But nobody so much as noticed this central theme [madness and breakdown], because the book was instantly belittled, by friendly reviewers as well as by hostile ones, as being about the sex war, or was claimed by women as a useful weapon in the sex war.
I don’t see this. If there was a sex war in London in the late 1950s, Anna Wulf and her friends were mostly losing it. Perhaps if I had read The Golden Notebook when it was first published I would have experienced it differently. After all, my own consciousness was different then. Now, I see the very title of the novella, Free Women, as ironic. They are not free, but constantly seeking sex or love — I’m not sure which and neither are they — and seeing themselves through the eyes of men.
I think what struck the reviewers in 1962 was that Lessing recognized the conflict (war?) inherent in the social relations between men and women. She picks up very acutely on tensions and how they are negotiated:
She spoke with confidence; but now that the men did not reply–and she felt their tolerance of her, she grew uneasy and appealed: ‘I’m not saying it right, but you see what I mean…’ Because she had appealed, the men were restored, and Willi said benevolently: ‘Of course you say it right. Anyone as beautiful as you can’t say it wrong.

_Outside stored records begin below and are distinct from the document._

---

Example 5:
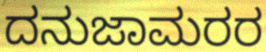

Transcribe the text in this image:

ದನುಜಾಮರರ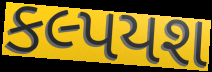
કલ્પયશ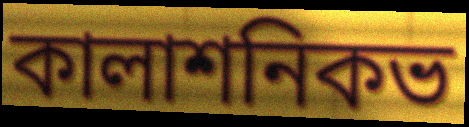
কালাশনিকভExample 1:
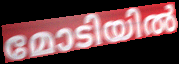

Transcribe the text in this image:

മോടിയിൽ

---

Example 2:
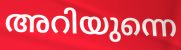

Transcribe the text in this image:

അറിയുന്നെ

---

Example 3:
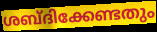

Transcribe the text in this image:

ശബ്ദിക്കേണ്ടതും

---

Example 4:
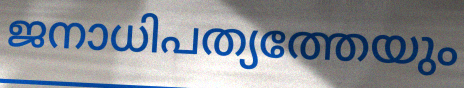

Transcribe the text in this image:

ജനാധിപത്യത്തേയും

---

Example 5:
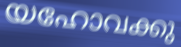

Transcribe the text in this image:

യഹോവക്കുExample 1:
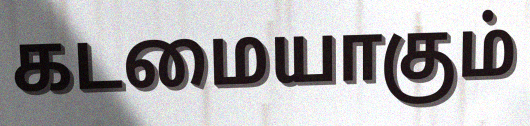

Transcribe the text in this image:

கடமையாகும்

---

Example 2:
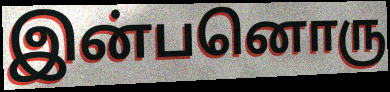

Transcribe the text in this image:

இன்பனொரு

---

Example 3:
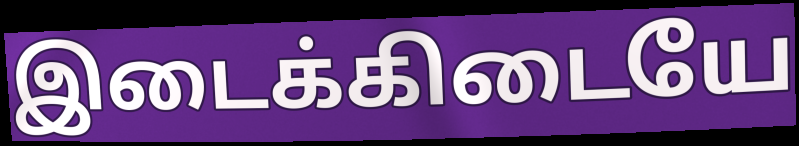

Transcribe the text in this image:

இடைக்கிடையே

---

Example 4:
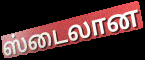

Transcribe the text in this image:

ஸ்டைலான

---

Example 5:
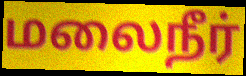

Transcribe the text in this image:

மலைநீர்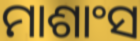
ମାଶାଂସ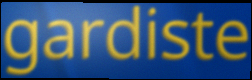
gardisteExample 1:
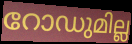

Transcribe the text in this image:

റോഡുമില്ല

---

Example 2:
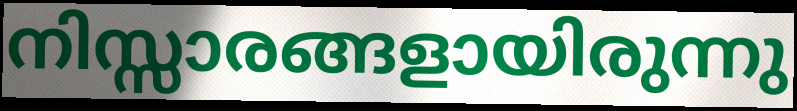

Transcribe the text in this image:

നിസ്സാരങ്ങളായിരുന്നു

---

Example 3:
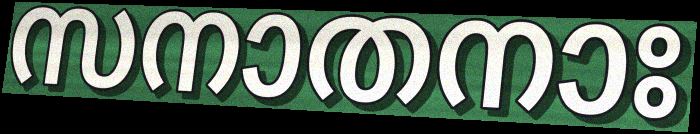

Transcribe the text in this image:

സനാതനാഃ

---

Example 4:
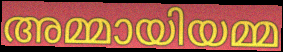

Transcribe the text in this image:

അമ്മായിയമ്മ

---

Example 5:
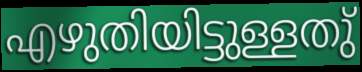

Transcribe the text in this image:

എഴുതിയിട്ടുള്ളതു്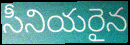
సీనియరైన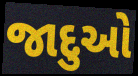
જાદુઓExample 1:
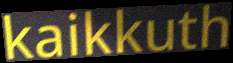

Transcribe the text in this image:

kaikkuth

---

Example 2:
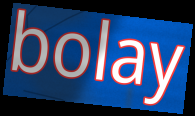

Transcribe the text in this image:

bolay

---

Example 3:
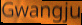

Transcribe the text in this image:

Gwangju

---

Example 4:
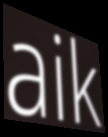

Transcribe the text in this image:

aik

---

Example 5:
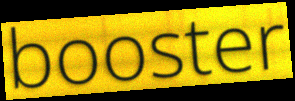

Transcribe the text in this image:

booster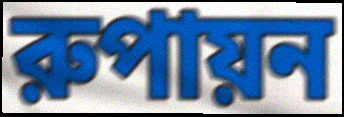
রুপায়নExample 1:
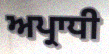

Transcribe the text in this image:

ਅਪ੍ਰਾਧੀ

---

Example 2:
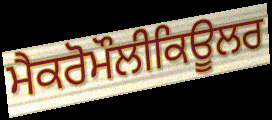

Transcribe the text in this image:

ਮੈਕਰੋਮੌਲੀਕਿਊਲਰ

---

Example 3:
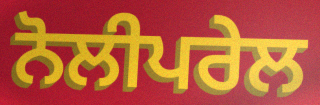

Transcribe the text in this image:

ਨੋਲੀਪਰੇਲ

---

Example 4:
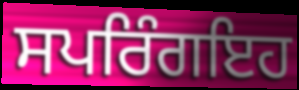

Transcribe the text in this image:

ਸਪਰਿੰਗਇਹ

There, there, little girl. You did your best! Anna continues to be perplexed how to handle her relationship with men:
What is terrible is that when every one of the phases of my life is finished, I am left with no more than some banal commonplace that everyone knows: in this case, that women’s emotions are all still fitted for a kind of society that no longer exists. My deep emotions, my real ones, are to do with my relationship with a man. One man…. I am always coming to the conclusion that my real emotions are foolish, I am always having, as it were, to cancel myself out.
The theme of the reality of emotions is certainly as important in The Golden Notebook as that of madness and breakdown. Again and again, Anna tries to define herself as a “real woman” and to appraise each lover as a “real man.” It gets tiresome.
In the final sections of the book, as Anna and her American lover descend together into madness, Lessing seems to be seeking a unity that lies outside of the gender conflicts. Anna feels she can be one with Saul and think his thoughts. At the same time, she debases herself, seeking his approval and trying to earn his occasional warmth. It is not entirely believable.
So is a “free woman” necessarily so conflicted, condemning her own emotions and edging toward madness? Not in my experience, thank God, but it is Anna Wulf’s experience as she struggles to become free.